■ **Work to be completed**
Look through the records below for the line with "Investment products are not insured". Return that line and each one after it up to and including the line with "fluctuations that may", exactly.

■ **Input data**
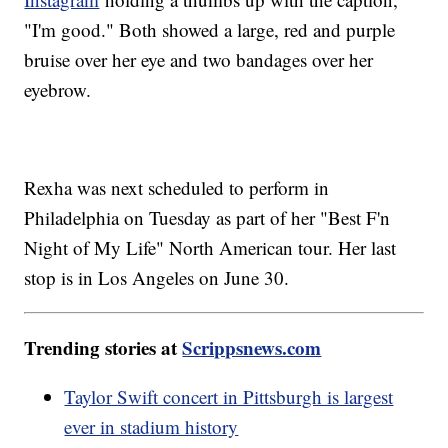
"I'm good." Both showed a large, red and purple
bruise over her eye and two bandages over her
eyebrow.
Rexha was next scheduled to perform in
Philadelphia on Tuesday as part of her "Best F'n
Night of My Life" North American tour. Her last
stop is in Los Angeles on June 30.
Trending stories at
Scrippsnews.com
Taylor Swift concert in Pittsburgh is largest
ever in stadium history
* * *
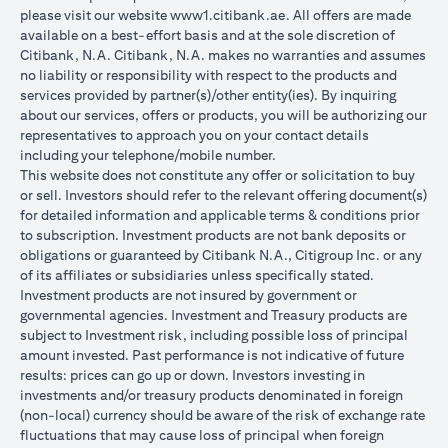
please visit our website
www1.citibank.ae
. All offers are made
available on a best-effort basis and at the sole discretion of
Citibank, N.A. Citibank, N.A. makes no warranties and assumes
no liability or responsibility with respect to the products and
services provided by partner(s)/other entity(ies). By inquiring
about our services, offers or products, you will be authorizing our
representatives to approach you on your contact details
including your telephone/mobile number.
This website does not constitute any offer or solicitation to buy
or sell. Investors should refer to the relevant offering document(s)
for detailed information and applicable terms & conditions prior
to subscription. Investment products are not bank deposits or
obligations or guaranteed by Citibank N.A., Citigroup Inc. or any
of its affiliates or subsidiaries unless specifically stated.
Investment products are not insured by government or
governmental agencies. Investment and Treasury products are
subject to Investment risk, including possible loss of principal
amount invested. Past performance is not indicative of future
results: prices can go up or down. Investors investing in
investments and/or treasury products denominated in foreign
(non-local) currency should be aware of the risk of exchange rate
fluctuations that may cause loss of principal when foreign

■ **Response box**
Investment products are not insured by government or
governmental agencies. Investment and Treasury products are
subject to Investment risk, including possible loss of principal
amount invested. Past performance is not indicative of future
results: prices can go up or down. Investors investing in
investments and/or treasury products denominated in foreign
(non-local) currency should be aware of the risk of exchange rate
fluctuations that may cause loss of principal when foreign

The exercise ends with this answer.